Key Analyst Takeaways from Tradeshift's Copenhagen Innovation Summit
Levvel Research was invited to attend Tradeshift’s fourth exclusive Innovation Summit, called “Designing for Change” held in Copenhagen on June 13-14, 2019. The following post provides an overview of the event and a Levvel Research analyst’s key insights.
Last month, Levvel Research was invited to Copenhangen. The Danish capital is a city of significance as it is the birthplace of Tradeshift, a company that began in a modest garage in 2005 and has grown rapidly to a unicorn status company with global reach. Just as its previous iterations, this Innovation Summit was an exciting event overall, this time inspired by its location in the heart of the city of design.
The focus of the Summit was design and change—how designing solutions that are flexible and fluid in our current digital and changing world is key to gaining a competitive advantage. Tradeshift’s Founder and CEO, Christian Lanng, painted a picture of our world today: how we are living in a time of unprecedented turbulence, navigating currents from climate change and trade patterns to politics and technology. Lanng touched on how, within a supply chain, customer demands, employee expectations, and supplier relationships are always in flux. Despite all of these changes, supply chain models and processes have not adapted to the current state—but Tradeshift is trying to address the outdated nature of procurement with their platform. At the Summit, Tradeshift highlighted their approach of design for change, where design follows function and change ultimately affects all aspects of business and life.
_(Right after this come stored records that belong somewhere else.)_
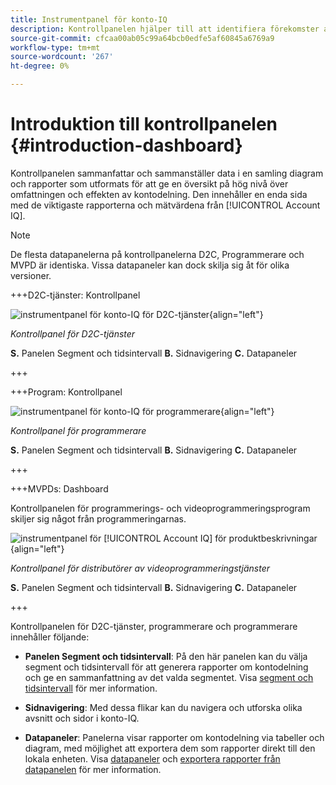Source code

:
 ```yaml
---
title: Instrumentpanel för konto-IQ
description: Kontrollpanelen hjälper till att identifiera förekomster av lösenordsdelning genom att analysera en mängd olika prenumerationsdata.
source-git-commit: cfcaa00ab05c99a64bcb0edfe5af60845a6769a9
workflow-type: tm+mt
source-wordcount: '267'
ht-degree: 0%

---
```


# Introduktion till kontrollpanelen {#introduction-dashboard}

Kontrollpanelen sammanfattar och sammanställer data i en samling diagram och rapporter som utformats för att ge en översikt på hög nivå över omfattningen och effekten av kontodelning. Den innehåller en enda sida med de viktigaste rapporterna och mätvärdena från [!UICONTROL Account IQ].

>[!NOTE]
>
>De flesta datapanelerna på kontrollpanelerna D2C, Programmerare och MVPD är identiska. Vissa datapaneler kan dock skilja sig åt för olika versioner.

+++D2C-tjänster: Kontrollpanel

![instrumentpanel för konto-IQ för D2C-tjänster](assets/dashboard-d2c.png){align="left"}


*Kontrollpanel för D2C-tjänster*

**S.** Panelen Segment och tidsintervall **B.** Sidnavigering **C.** Datapaneler

+++

+++Program: Kontrollpanel

![instrumentpanel för konto-IQ för programmerare](assets/dashboard-programr.png){align="left"}


*Kontrollpanel för programmerare*

**S.** Panelen Segment och tidsintervall **B.** Sidnavigering **C.** Datapaneler

+++

+++MVPDs: Dashboard

Kontrollpanelen för programmerings- och videoprogrammeringsprogram skiljer sig något från programmeringarnas.

![instrumentpanel för [!UICONTROL Account IQ] för produktbeskrivningar](assets/dashboard-mvpd.png){align="left"}

*Kontrollpanel för distributörer av videoprogrammeringstjänster*

**S.** Panelen Segment och tidsintervall **B.** Sidnavigering **C.** Datapaneler

+++

Kontrollpanelen för D2C-tjänster, programmerare och programmerare innehåller följande:

* **Panelen Segment och tidsintervall**: På den här panelen kan du välja segment och tidsintervall för att generera rapporter om kontodelning och ge en sammanfattning av det valda segmentet. Visa [segment och tidsintervall](/help/accountiq/segments-timeinterval.md) för mer information.

* **Sidnavigering**: Med dessa flikar kan du navigera och utforska olika avsnitt och sidor i konto-IQ.

* **Datapaneler**: Panelerna visar rapporter om kontodelning via tabeller och diagram, med möjlighet att exportera dem som rapporter direkt till den lokala enheten. Visa [datapaneler](/help/accountiq/data-panels.md) och [exportera rapporter från datapanelen](/help/accountiq/export-reports.md) för mer information.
An Overview of Summit Events
Roy Anderson took the helm of the two-day summit, offering clever quips and insights drawn from his experience has a chief procurement officer. Over the course of the summit, several speakers shared their perspectives. David Fellah, the Chairman and co-founder of the Strategic Design Group, emphasized how adaptive design thinking must be at the core of every business interaction, and how Tradeshift embodies this tenet. Fellah pointed out that designing for the sake of change is meaningless; the “change” must be relevant to those both inside and outside of the organization.
A customer panel gave attendees a glimpse into how Tradeshift adopters had embraced the role of changemaker at their respective companies because of an unavoidable need for more transparency, consistency, and efficiency in their procurement processes. The panel spoke to how it was critical to proactively digitize and automate business processes, as well as be agile and courageous when considering organizational change.
Justin Dillon represented FRDM (pronounced “freedom”), a Tradeshift partner that helps consumers understand their connections to various ethical challenges in today’s fraught economy. By reverse engineering purchasing, FRDM creates greater transparency so organizations can make better decisions regarding their supply chain. Ahmed Mazhari from Genpact, another Tradeshift partner, emphasized the importance of learning about market changes and adapting quickly.
Later on, breakout sessions included a deep dive into Tradeshift’s use of AI and big data, a design workshop discussing how to use technology to reduce friction in supply chains, and offsite visits. These offsite sessions showcased the innovative and impressive architectural design created and harnessed for various purposes in Copenhagen, including Amager Bakke, a new waste management plant that also doubles as a year-round ski slope.
All of the speakers, panels, and workshops touched on the opportunities that lie in supply chain management today, and how Tradeshift has designed their solution with a focus on preparing for change at the forefront. While no supply chain is perfect, Tradeshift’s goal is to help organizations get as close as they can by offering a platform that supports one resilience and agility through turbulence.
Designing for Outcomes
Tradeshift’s platform and its products, including Pay, Cash, Buy, and Go, are all designed with the goal to drive outcomes with the end-user in mind. Tradeshift’s approach of design is focusing not on a product, but instead on results for a user tackling currents of change. This focus aligns with their stance on successful digital transformation, which they assert must be adaptive and collaborative.
Tradeshift’s underlying intelligence layer, Ada, blends AI and ML to optimize coding, spend categorizations, seller selection, and other decisions, similar to other advanced software providers. However, Tradeshift has gone a step further and has boldly moved toward a more innovative, almost futuristic goal, which is to completely automate decision-making in AP and procurement and removing the need for those standalone departments. They claim that 90% of decisions can be automated within 3 years by optimizing processes and interactions with software. By blending Ada with human interactions and decisions, Tradeshift aims to transform the way AP and procurement processes are completed. Like Tradeshift, Levvel Research believes that automation in both AP and procurement are critical to success, but with much of the market still struggling with paper, it’s difficult to see Tradeshift’s vision becoming reality even in 5 years.
However, it’s clear that “Innovation Summit” is no misnomer for this event. Tradeshift has consistently showcased their innovative outlook in supply chain finance and procurement, and it was certainly the case here, where they delved into their design-centric and outcome-based mindset. Tradeshift’s drive is fueled by the creativity of Copenhagen and, by embracing change and teaching customers to follow their lead, it positions them competitively for transforming the rest of the P2P world.